Abstract:Scene flow represents the 3D motion of every point in the dynamic environments. Like the optical flow that represents the motion of pixels in 2D images, 3D motion representation of scene flow benefits many applications, such as autonomous driving and service robot. This paper studies the problem of scene flow estimation from two consecutive 3D point clouds. In this paper, a novel hierarchical neural network with double attention is proposed for learning the correlation of point features in adjacent frames and refining scene flow from coarse to fine layer by layer.
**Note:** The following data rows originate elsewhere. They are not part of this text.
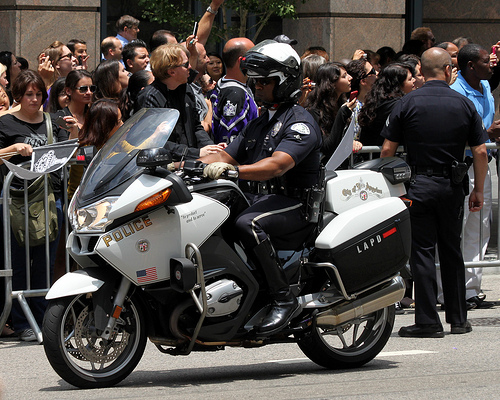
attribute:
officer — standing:
[229, 61, 311, 141]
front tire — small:
[27, 281, 153, 391]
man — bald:
[148, 43, 187, 90]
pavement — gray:
[10, 362, 55, 388]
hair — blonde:
[148, 43, 181, 72]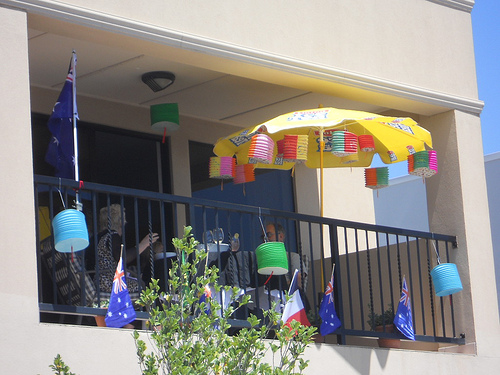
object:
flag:
[44, 51, 78, 185]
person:
[261, 218, 303, 289]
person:
[93, 203, 160, 294]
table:
[152, 243, 230, 290]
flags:
[391, 274, 415, 341]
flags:
[277, 268, 312, 341]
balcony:
[27, 12, 479, 356]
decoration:
[51, 208, 91, 263]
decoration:
[255, 240, 290, 284]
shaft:
[319, 129, 324, 294]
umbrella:
[208, 107, 435, 301]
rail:
[35, 173, 466, 345]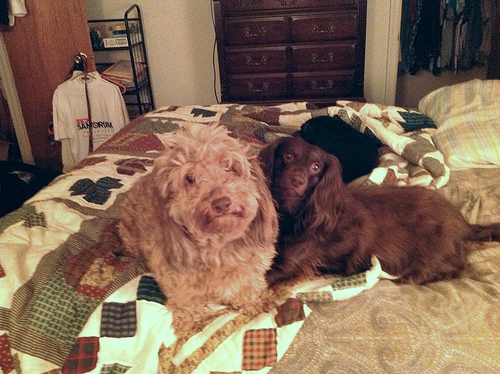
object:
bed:
[3, 100, 498, 370]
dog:
[257, 131, 470, 287]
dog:
[114, 124, 275, 333]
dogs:
[253, 132, 462, 285]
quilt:
[0, 86, 446, 373]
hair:
[256, 136, 473, 286]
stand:
[90, 4, 156, 129]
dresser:
[210, 0, 367, 110]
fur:
[110, 124, 284, 319]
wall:
[83, 0, 224, 112]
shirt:
[54, 68, 132, 175]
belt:
[79, 49, 94, 164]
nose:
[197, 188, 244, 234]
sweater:
[293, 112, 373, 176]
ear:
[298, 140, 342, 239]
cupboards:
[85, 16, 146, 49]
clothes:
[401, 0, 499, 76]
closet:
[386, 2, 496, 112]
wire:
[80, 4, 158, 116]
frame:
[5, 0, 111, 157]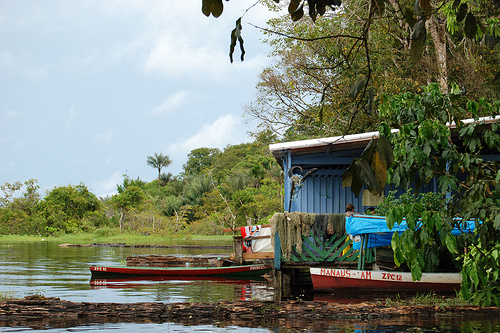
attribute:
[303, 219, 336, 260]
net — hanging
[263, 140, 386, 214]
house — wooden, blue, big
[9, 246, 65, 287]
river — calm, rippling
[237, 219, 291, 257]
dock — wooden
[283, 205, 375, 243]
clothes — hanging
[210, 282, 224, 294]
water — cool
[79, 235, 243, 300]
boat — re, red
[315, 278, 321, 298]
paint — white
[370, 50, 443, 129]
tree — palm, group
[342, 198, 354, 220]
person — sitting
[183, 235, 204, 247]
shoreline — small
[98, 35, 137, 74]
sky — blue, blu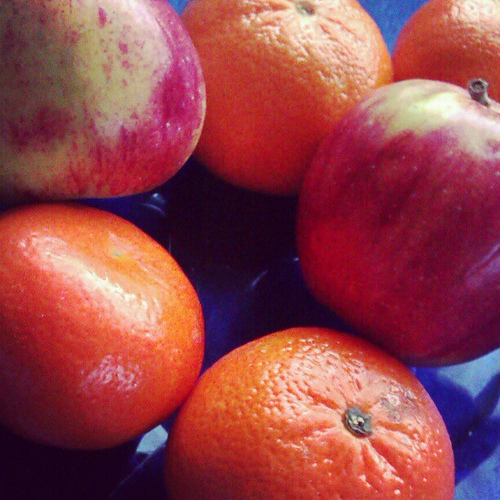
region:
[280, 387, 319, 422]
small dimple on orange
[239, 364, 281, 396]
small dimple on orange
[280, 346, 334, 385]
small dimple on orange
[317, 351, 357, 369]
small dimple on orange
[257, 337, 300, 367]
small dimple on orange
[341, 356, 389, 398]
small dimple on orange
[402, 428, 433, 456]
small dimple on orange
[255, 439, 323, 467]
small dimple on orange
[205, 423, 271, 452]
small dimple on orange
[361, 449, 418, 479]
small dimple on orange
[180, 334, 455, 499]
Ripe orange on blue cloth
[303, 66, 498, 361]
Large red apple with green spot on top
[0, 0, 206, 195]
Yellow and red apple on blue cloth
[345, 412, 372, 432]
Center pit of ripe orange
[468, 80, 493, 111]
Brown stem on top of red apple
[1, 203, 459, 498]
Two ripe oranges next to each other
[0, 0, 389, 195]
Ripe orange beside yellow and red apple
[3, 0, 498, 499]
Apples and oranges arranged on blue cloth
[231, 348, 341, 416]
Several pitted marks on ripe orange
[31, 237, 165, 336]
Light reflecting off orange's surface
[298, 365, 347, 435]
part pf a peel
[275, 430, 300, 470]
par tof a line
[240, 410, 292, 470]
par tof a peel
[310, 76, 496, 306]
an apple in a pile of fruit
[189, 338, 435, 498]
an orange in a pile of fruit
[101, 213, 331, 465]
fruit on a blue cloth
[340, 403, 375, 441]
navel of an orange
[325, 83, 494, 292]
the apple is light red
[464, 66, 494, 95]
the stem of an apple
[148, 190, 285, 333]
a blue cloth is under the fruit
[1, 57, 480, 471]
apples and oranges on the table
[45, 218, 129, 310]
light reflecting off an orange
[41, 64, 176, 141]
apple is yellow and red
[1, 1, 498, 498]
fruit on glass plate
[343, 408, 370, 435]
orange has brown navel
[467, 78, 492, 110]
apple has dark brown stem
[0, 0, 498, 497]
the glass is blue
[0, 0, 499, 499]
the oranges are orange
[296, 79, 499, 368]
apple is red small patch of yellow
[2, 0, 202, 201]
apple is red and yellow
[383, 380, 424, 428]
bruising on orange near navel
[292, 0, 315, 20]
orange has navel missing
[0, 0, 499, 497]
fruit reflects light source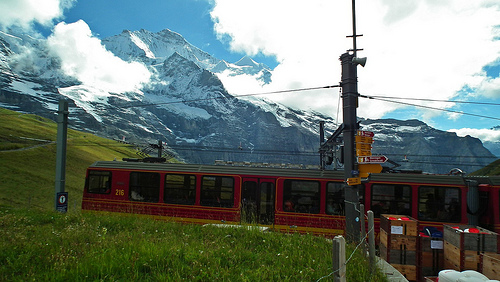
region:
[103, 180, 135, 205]
216 on the train.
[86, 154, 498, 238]
The train is mostly red.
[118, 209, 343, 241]
Yellow line on the train.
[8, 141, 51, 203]
The grass is green.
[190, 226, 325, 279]
Small flowers in the grass.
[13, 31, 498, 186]
Mountains in the background.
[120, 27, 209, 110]
Snow on the mountains.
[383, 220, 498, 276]
Boxes next to the train.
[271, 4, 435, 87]
Large cloud in the sky.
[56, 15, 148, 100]
Cloud in front of the mountain.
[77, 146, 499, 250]
train on the tracks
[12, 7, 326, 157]
snow covered mountains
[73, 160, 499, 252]
red and yellow train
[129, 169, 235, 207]
row of three windows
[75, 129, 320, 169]
ires running along side the train tracks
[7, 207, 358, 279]
field of greeng rass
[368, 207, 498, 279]
brown crates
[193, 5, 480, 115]
bright white cloud in the sky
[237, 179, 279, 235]
door of the train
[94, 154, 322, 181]
top of the train is gray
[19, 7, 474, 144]
Clouds in the sky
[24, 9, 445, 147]
All clouds are white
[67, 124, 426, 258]
Red and yellow train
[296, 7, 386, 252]
Pole in the ground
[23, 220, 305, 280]
Grass is high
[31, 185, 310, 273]
Dark green grass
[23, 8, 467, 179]
Mountains in the back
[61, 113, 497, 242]
Train is parked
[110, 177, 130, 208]
"216"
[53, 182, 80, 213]
A sign on the pole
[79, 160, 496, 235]
red train car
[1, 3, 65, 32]
white cloud in the blue sky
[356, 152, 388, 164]
long red narrow sign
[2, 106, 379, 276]
grassy, sloping hills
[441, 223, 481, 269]
brown wooden box on platform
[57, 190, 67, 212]
black sign with white circle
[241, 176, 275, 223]
doors on red train car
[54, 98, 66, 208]
tall green metal pole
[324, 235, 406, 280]
concrete curb near grass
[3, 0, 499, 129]
blue sky with clouds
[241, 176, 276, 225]
Red and black doors on train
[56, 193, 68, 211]
Sign attached to pole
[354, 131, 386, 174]
Group of signs attached to pole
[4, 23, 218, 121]
Large mountain range in background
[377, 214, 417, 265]
Group of wooden boxes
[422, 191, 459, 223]
Group of people inside train cart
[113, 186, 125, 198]
Yellow number 216 on side of train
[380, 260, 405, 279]
Small grey concrete wall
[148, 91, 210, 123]
Snow ontop of mountain range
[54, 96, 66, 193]
Large grey metal pole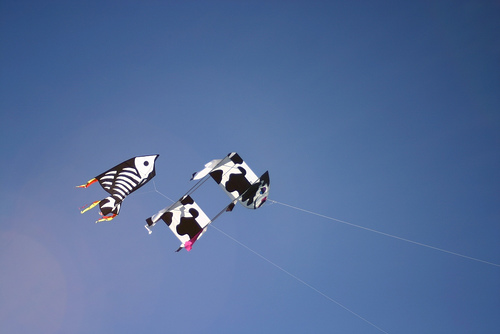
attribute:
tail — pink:
[176, 234, 202, 264]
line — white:
[276, 187, 442, 270]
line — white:
[105, 162, 134, 194]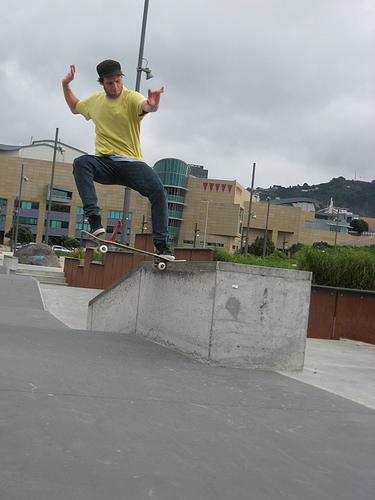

The proposed network has a new more-for-less hierarchical architecture. The more-for-less means that the number of input points is greater than the number of output points for scene flow estimation, which brings more input information and balances the precision and resource consumption. In this hierarchical architecture, scene flow of different levels is generated and supervised respectively. A novel attentive embedding module is introduced to aggregate the features of adjacent points using a double attention method in a patch-to-patch manner. The proper layers for flow embedding and flow supervision are carefully considered in our network designment. Experiments show that the proposed network outperforms the state-of-the-art performance of 3D scene flow estimation on the FlyingThings3D and KITTI Scene Flow 2015 datasets. We also apply the proposed network to realistic LiDAR odometry task, which is an key problem in autonomous driving. The experiment results demonstrate that our proposed network can outperform the ICP-based method and shows the good practical application ability.